BEGIN
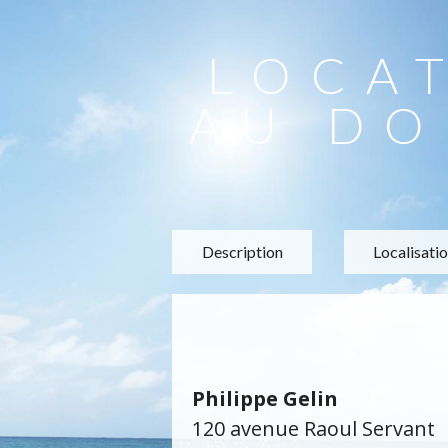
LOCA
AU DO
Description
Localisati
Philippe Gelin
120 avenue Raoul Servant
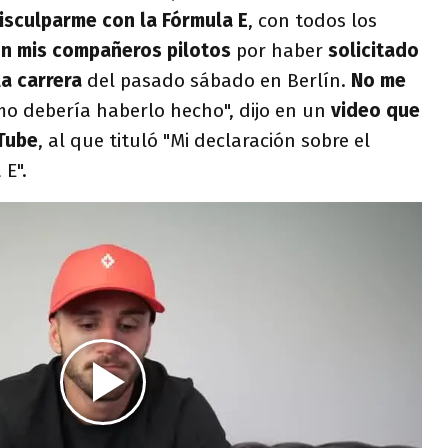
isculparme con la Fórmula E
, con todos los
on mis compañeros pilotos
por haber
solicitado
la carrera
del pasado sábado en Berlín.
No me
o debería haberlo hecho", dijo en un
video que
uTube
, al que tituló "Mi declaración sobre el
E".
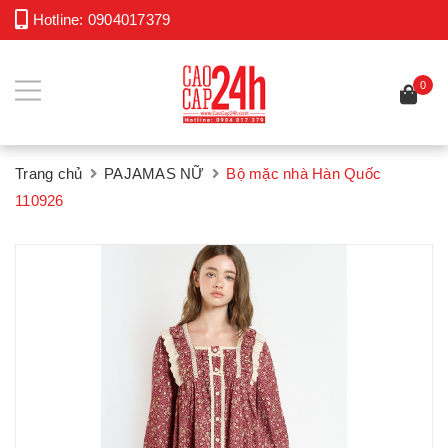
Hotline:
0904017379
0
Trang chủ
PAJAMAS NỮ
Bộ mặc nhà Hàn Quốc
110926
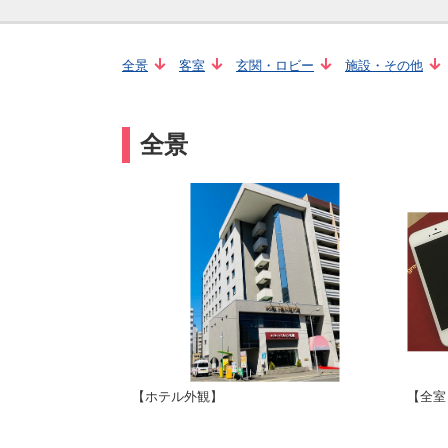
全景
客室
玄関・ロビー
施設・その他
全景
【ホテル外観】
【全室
END
BEGIN
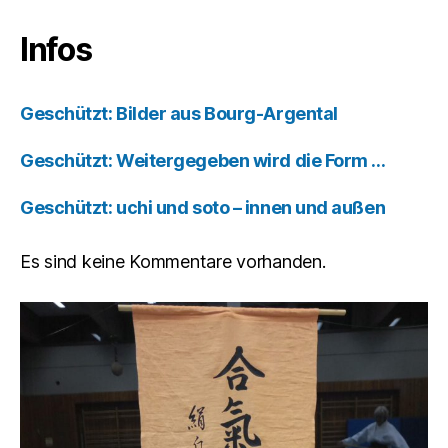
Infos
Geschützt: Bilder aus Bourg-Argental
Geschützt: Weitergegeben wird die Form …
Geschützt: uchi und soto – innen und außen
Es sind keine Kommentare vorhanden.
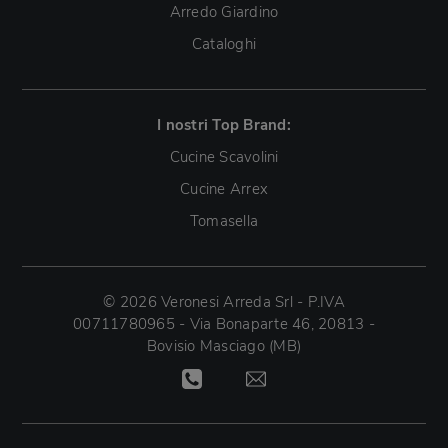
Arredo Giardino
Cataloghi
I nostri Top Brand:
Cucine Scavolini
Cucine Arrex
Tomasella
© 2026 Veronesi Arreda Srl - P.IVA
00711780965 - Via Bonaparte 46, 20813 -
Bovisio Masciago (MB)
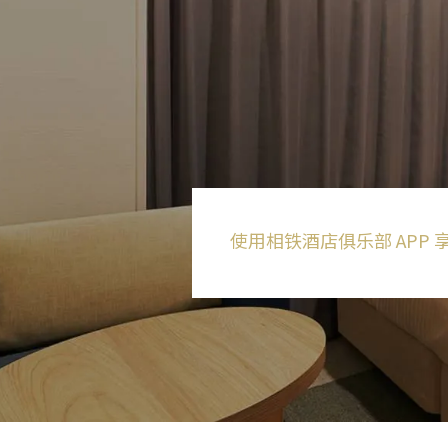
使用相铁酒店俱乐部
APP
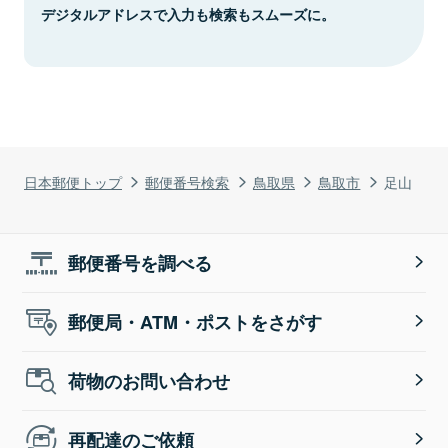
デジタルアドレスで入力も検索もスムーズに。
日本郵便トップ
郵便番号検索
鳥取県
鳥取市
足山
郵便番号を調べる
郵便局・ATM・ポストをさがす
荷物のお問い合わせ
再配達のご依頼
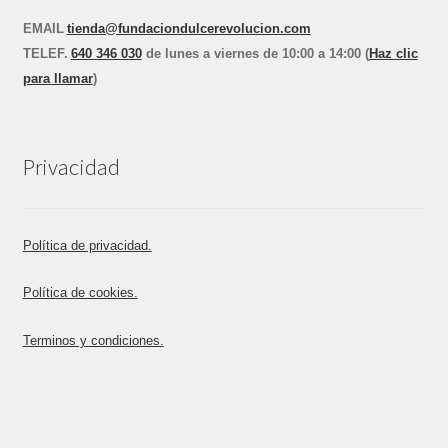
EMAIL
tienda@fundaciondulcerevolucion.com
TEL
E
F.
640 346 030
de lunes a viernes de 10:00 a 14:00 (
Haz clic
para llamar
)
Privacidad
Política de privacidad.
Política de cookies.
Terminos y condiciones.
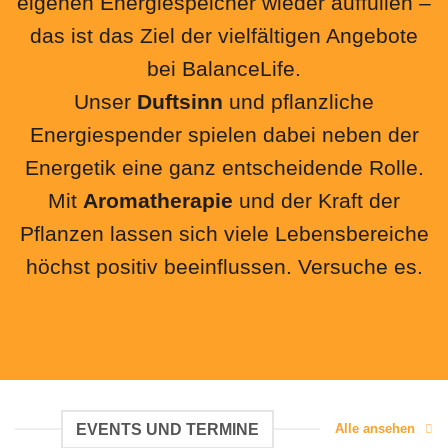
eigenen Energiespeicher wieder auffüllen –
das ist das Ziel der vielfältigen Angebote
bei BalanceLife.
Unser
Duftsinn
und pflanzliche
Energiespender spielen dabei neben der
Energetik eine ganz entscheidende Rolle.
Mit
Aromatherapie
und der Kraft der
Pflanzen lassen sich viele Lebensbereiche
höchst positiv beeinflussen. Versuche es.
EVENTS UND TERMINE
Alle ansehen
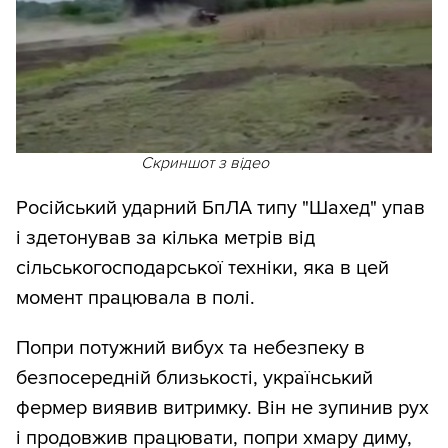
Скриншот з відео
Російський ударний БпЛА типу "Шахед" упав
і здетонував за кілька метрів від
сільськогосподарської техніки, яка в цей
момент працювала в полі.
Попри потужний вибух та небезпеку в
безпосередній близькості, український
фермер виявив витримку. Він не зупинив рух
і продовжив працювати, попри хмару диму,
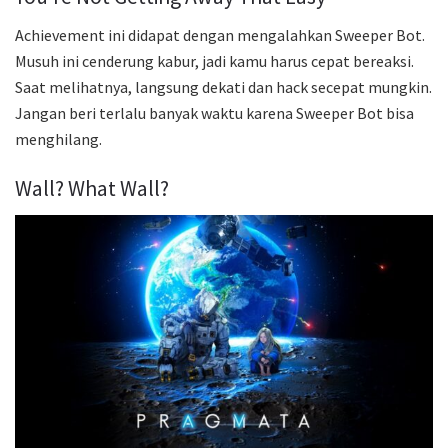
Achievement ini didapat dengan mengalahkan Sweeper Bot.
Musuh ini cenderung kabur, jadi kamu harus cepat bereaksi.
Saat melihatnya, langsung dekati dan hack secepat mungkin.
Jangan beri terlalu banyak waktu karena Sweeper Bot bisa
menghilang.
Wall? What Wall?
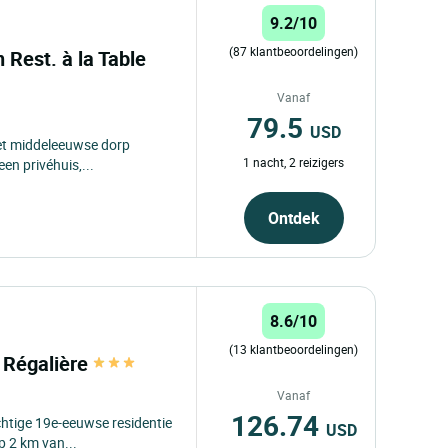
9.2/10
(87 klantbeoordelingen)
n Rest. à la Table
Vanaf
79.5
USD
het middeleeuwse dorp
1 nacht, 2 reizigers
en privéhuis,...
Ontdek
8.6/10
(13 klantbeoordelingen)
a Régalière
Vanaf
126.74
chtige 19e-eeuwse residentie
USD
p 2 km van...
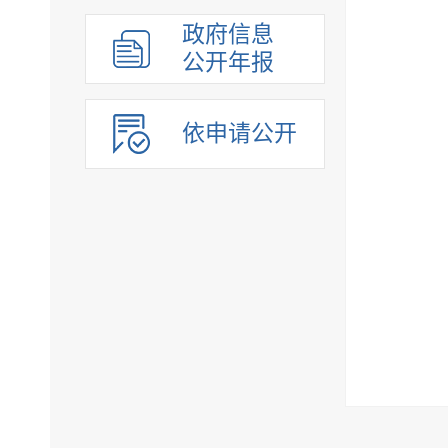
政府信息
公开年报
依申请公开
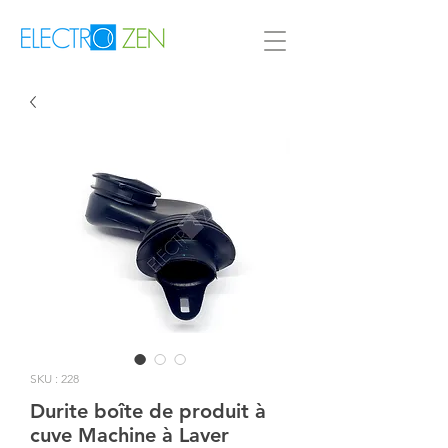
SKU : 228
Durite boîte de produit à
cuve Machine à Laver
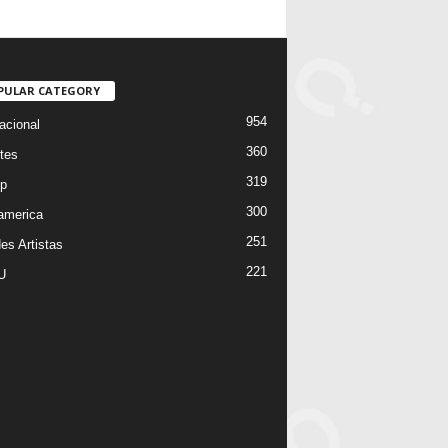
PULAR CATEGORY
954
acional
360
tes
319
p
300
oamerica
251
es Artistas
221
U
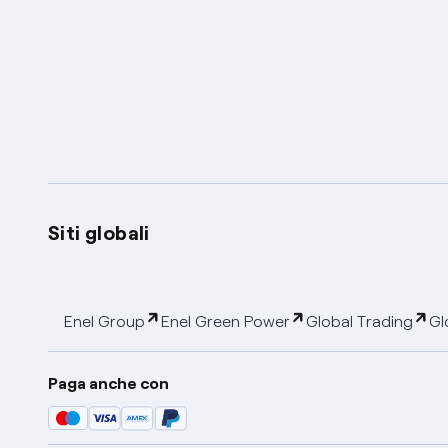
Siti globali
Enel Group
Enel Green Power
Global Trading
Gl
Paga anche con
END
BEGIN
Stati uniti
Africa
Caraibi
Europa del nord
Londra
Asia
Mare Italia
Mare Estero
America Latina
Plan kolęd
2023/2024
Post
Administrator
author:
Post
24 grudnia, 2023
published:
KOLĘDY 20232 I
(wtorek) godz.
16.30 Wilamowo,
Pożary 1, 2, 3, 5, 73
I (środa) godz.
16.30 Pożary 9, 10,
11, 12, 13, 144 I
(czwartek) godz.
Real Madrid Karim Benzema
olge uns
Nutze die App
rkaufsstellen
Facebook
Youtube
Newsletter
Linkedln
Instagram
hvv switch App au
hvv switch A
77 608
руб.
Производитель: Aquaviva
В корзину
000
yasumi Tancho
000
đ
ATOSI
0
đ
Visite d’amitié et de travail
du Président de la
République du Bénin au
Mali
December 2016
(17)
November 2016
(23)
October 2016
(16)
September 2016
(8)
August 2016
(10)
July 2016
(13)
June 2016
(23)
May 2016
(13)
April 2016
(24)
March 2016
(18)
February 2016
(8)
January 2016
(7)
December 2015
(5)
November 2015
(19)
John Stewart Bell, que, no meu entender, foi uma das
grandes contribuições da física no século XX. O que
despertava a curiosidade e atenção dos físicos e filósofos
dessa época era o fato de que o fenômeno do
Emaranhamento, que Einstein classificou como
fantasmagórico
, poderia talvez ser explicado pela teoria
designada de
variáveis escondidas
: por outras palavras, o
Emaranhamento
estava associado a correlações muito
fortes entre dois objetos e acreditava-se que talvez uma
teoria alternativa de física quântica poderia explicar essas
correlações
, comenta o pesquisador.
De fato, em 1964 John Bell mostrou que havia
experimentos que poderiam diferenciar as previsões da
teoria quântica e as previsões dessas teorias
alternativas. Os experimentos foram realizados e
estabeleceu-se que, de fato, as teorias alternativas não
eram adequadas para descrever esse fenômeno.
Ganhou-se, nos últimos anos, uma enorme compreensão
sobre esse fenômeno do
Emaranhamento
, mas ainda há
END
Whenever a line in the listing above includes the word "esse", return that line.

Result for this exercise:
eram adequadas para descrever esse fenômeno.
sobre esse fenômeno do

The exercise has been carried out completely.